Serverless - The Ultimate Promise of Cloud Native
The promise is seductive: no servers to manage, automatic scaling, and pay-per-use pricing. Just write your business logic, and let the cloud provider handle the rest. It’s the natural evolution of cloud computing, the purest form of “focus on your code, not your infrastructure.”
But as with many promises in technology, the reality is more complicated than the sales pitch.
The Serverless Paradox
The term “serverless” can be misleading, as it implies the absence of servers, when in fact, servers are still present - they’re just not under your direct management. This nuance might seem minor, but it underscores the change in management responsibilities, rather than the complete removal of servers.
I believe that at the core it is a noble idea: the developer should not have to worry about the underlying infrastructure if it is not relevant to the business problem. But isn’t this actually how things used to be? When I was working with PHP twenty years ago, I just uploaded my code to some FTP server and it magically worked.
One difference is that back then I could run my code locally and test it. All I needed was to install the LAMP stack on my computer. How do I locally test a modern Cloud Native application made up of dozens of serverless functions? Well, I need a way to run the functions locally - all cloud vendors provide this. But my function depends on other functions - how should it reach them? Then, after spending days configuring API Gateways and NoSQL DBs in LocalStack you hit a wall with the IAM integration and decide that it isn’t worth the effort, and you’ll just accept a feedback loop of 15 minutes where it should have been 2 seconds.
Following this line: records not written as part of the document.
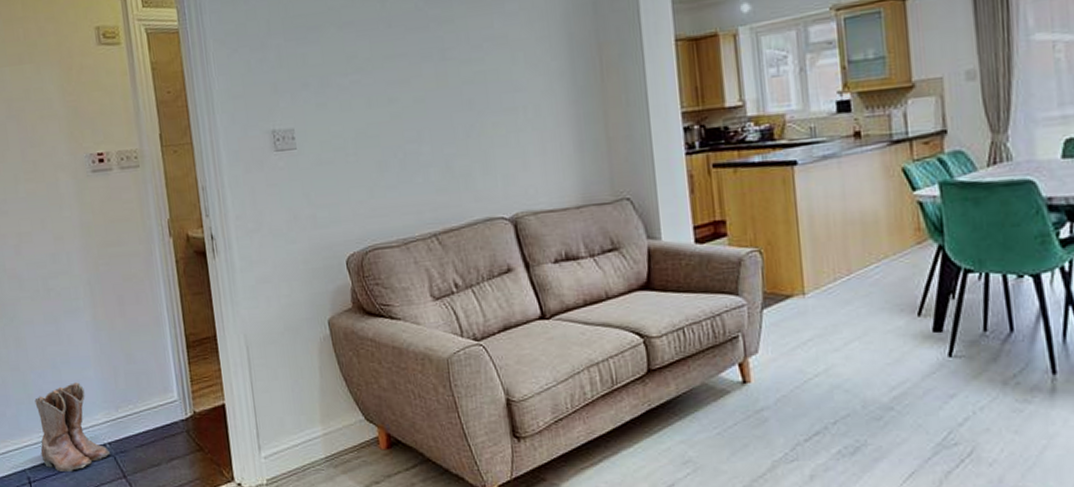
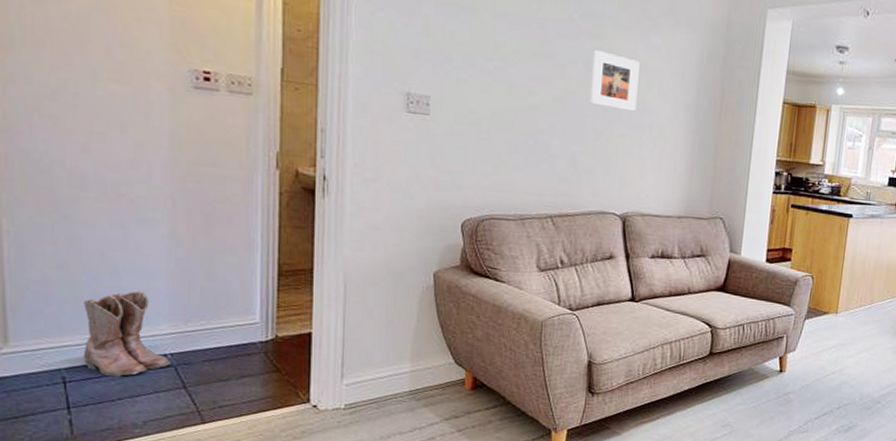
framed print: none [447,34,505,98] -> present [590,50,640,112]

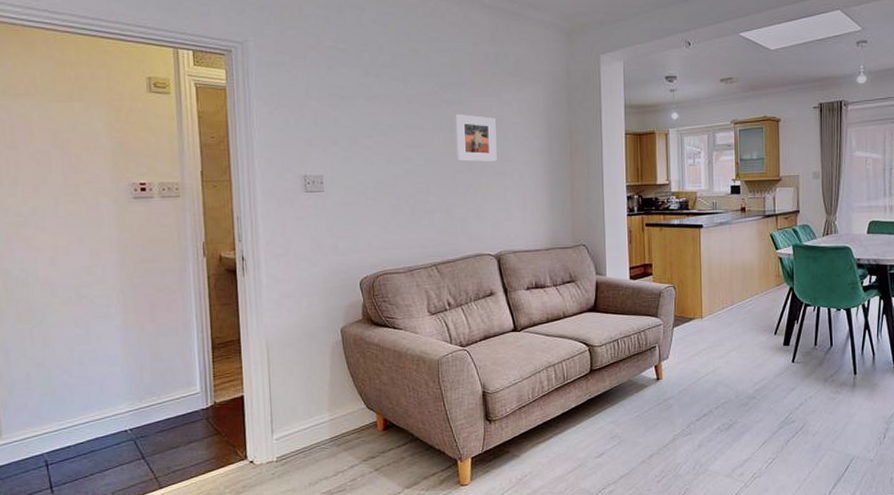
boots: present [83,291,170,376] -> none [58,377,130,455]

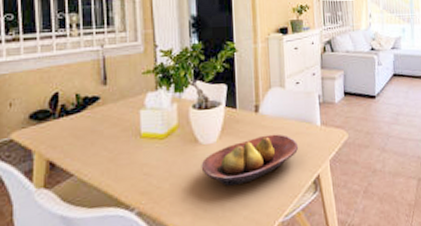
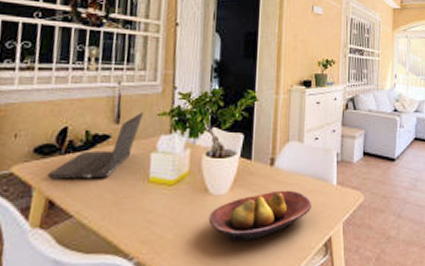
laptop computer: none [44,72,129,143] -> present [47,112,144,179]

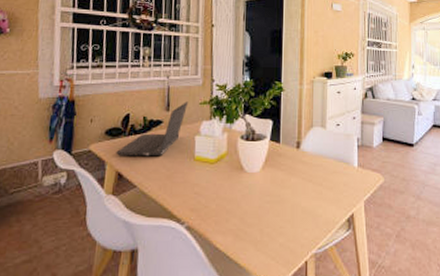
fruit bowl: present [208,190,312,241] -> none [244,170,336,213]

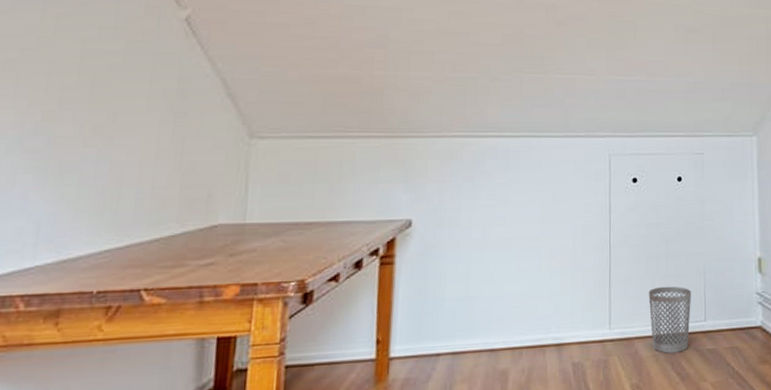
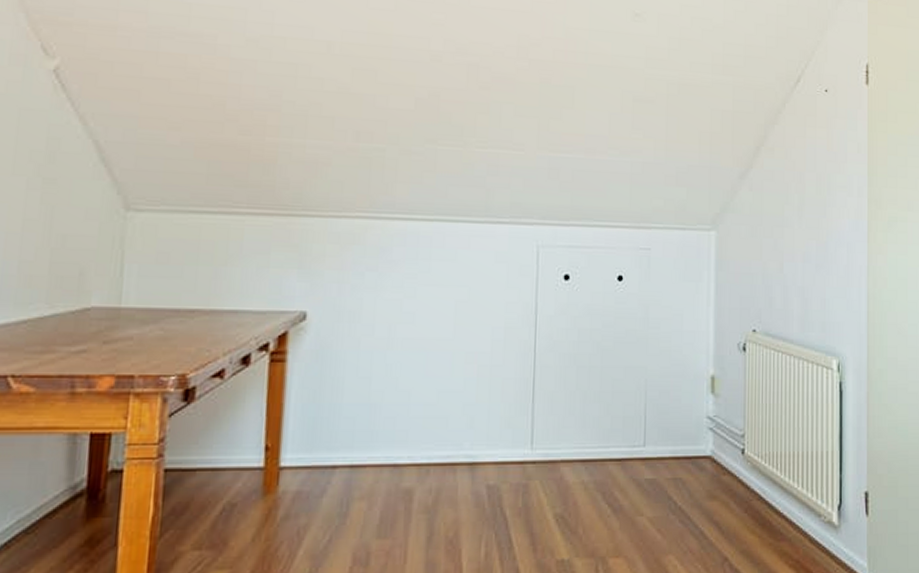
wastebasket: present [648,286,692,353] -> none [578,403,630,481]

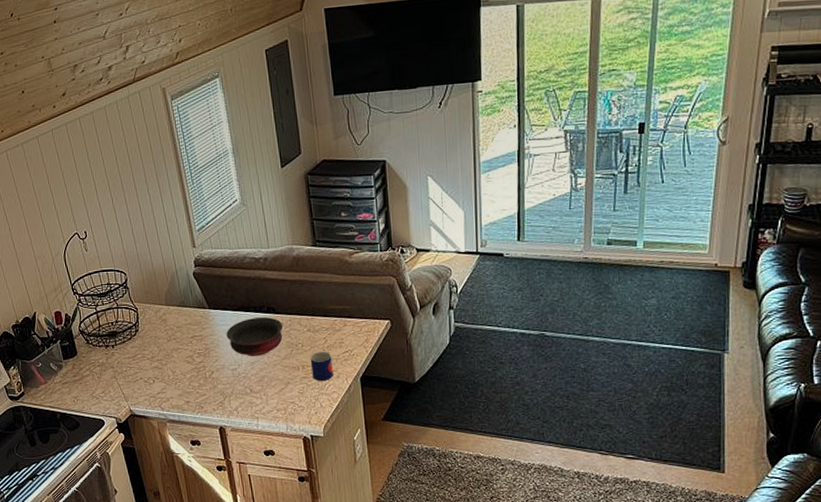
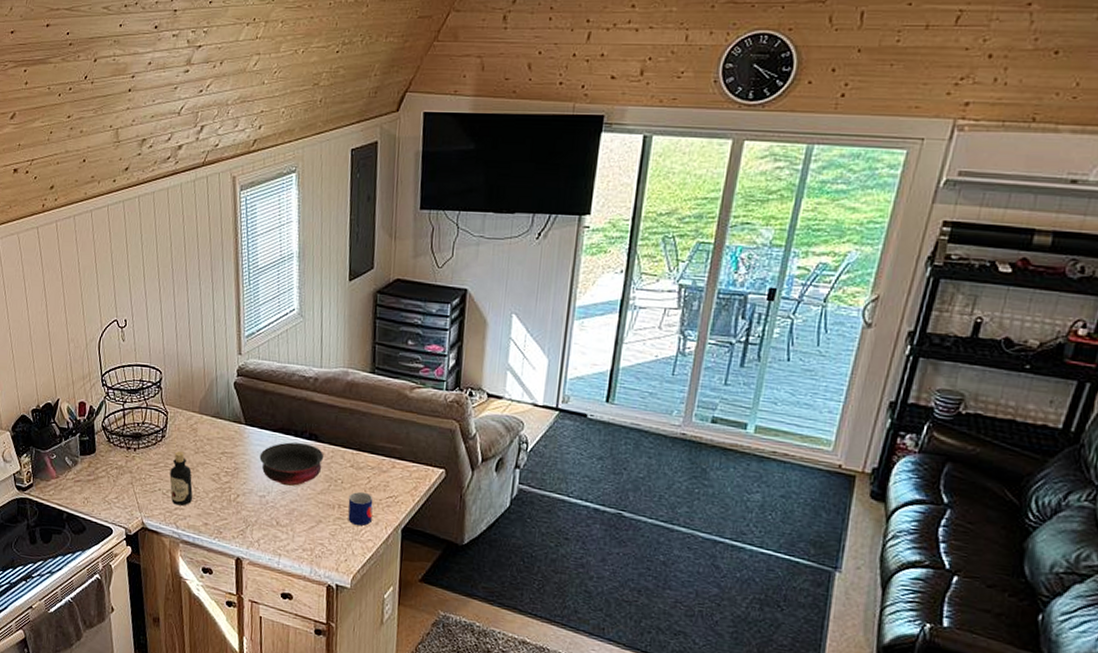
bottle: none [148,342,173,390] -> present [169,451,193,506]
Making a development team run the system locally impossible is a great way to make them miserable. Forcing them to deploy every change to a cloud environment just to test it slows down their development feedback loop significantly.
I once worked on a fairly new application where every single REST endpoint was implemented as a separate serverless function, all hidden behind an API gateway. It was so “cloud native” that the developers couldn’t run anything on their laptops. The development environments cost $1000 USD per month per developer due to poorly configured defaults, and development velocity was approaching zero due to the slow feedback loop. Of course, management didn’t accept our proposal to refactor it to solve the velocity issue, because refactoring always takes the backseat to new features.
The Cold Start Problem
The cold start problem is another example of the serverless abstraction breaking down. In theory, your code is always ready to run, waiting for events in the cloud. In practice, if your function hasn’t been called for a while, the cloud provider deallocates its resources to save costs. When the next request arrives, you get to wait while the provider provisions a new container, boots up your runtime, and initializes your code.
The common solution? Keep your functions “warm” by periodically sending them fake requests. It’s like leaving your car running all night so it starts faster in the morning. We’re essentially managing servers with a very long stick and a bag over our head - scheduling jobs to poke our functions awake while pretending we don’t have to think about the underlying infrastructure. We’ve gone from “don’t manage servers” to “manage servers indirectly through elaborate workarounds.” The underlying infrastructure is still there; we’ve just lost the ability to control it directly.
When Serverless Makes Sense
To be fair, serverless isn’t all bad. It can be excellent for:
- Truly event-driven workloads with sporadic traffic
- Simple, single-purpose functions that need to scale independently
- Cloud “glue code” - like generating thumbnails when files are uploaded to S3, or processing events between cloud services
- Prototypes and experiments where infrastructure setup would be overkill
And serverless doesn’t just mean serverless functions. Serverless container runtimes like AWS Fargate can be a great choice for workloads with unpredictable scaling needs, or as a simpler starting point compared to managing Kubernetes clusters.
But using serverless as your default architecture for everything? That’s probably not the best approach. The added complexity and loss of control need to be carefully weighed against the benefits.
Conclusion
The next time someone suggests going “fully serverless,” ask them if they’ve considered the trade-offs. Ask them if they’ve thought about local development, debugging, monitoring, and the actual costs involved.
Here’s a suggestion: start with a simple, deployable unit - maybe even (gasp!) a monolith. Add serverless functions where they make sense, where the benefits outweigh the complexity costs. Let your architecture evolve based on actual needs rather than buzzword compliance.
And remember: the best architecture is the one that lets your team deliver value efficiently. If your developers are spending more time fighting their tools than solving business problems, you might want to reconsider your choices.
Finally, if you’re advocating for a serverless architecture, make sure you’re part of the team building features with it. There’s no better way to understand the implications of architectural decisions than experiencing the day-to-day developer experience firsthand.